===== Data to process

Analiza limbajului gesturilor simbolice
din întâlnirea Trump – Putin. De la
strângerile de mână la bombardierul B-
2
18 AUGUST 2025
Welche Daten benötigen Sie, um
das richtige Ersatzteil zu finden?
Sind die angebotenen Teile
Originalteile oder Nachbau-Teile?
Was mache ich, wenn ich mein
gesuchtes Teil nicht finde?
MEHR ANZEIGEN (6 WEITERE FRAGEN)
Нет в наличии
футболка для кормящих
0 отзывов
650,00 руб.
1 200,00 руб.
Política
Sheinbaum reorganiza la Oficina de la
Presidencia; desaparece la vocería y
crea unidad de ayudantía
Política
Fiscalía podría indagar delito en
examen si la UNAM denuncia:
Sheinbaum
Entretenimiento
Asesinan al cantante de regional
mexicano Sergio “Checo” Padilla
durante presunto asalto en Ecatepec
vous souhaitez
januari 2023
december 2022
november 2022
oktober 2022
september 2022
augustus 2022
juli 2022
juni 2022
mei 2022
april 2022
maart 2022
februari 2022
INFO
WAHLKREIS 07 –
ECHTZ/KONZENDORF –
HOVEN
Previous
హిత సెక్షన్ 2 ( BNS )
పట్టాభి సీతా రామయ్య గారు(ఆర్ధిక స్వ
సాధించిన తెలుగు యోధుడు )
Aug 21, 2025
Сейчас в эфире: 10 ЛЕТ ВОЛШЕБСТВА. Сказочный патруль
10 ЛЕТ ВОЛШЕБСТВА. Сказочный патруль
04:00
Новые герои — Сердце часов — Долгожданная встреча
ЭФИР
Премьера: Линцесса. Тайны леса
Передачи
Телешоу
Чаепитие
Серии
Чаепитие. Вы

==========

[Exercise instructions]: Copy the lines of the items word for word, starting at the very first line and ending at the line that contains "Нет в наличии".

[Expected answer]:
Analiza limbajului gesturilor simbolice
din întâlnirea Trump – Putin. De la
strângerile de mână la bombardierul B-
2
18 AUGUST 2025
Welche Daten benötigen Sie, um
das richtige Ersatzteil zu finden?
Sind die angebotenen Teile
Originalteile oder Nachbau-Teile?
Was mache ich, wenn ich mein
gesuchtes Teil nicht finde?
MEHR ANZEIGEN (6 WEITERE FRAGEN)
Нет в наличии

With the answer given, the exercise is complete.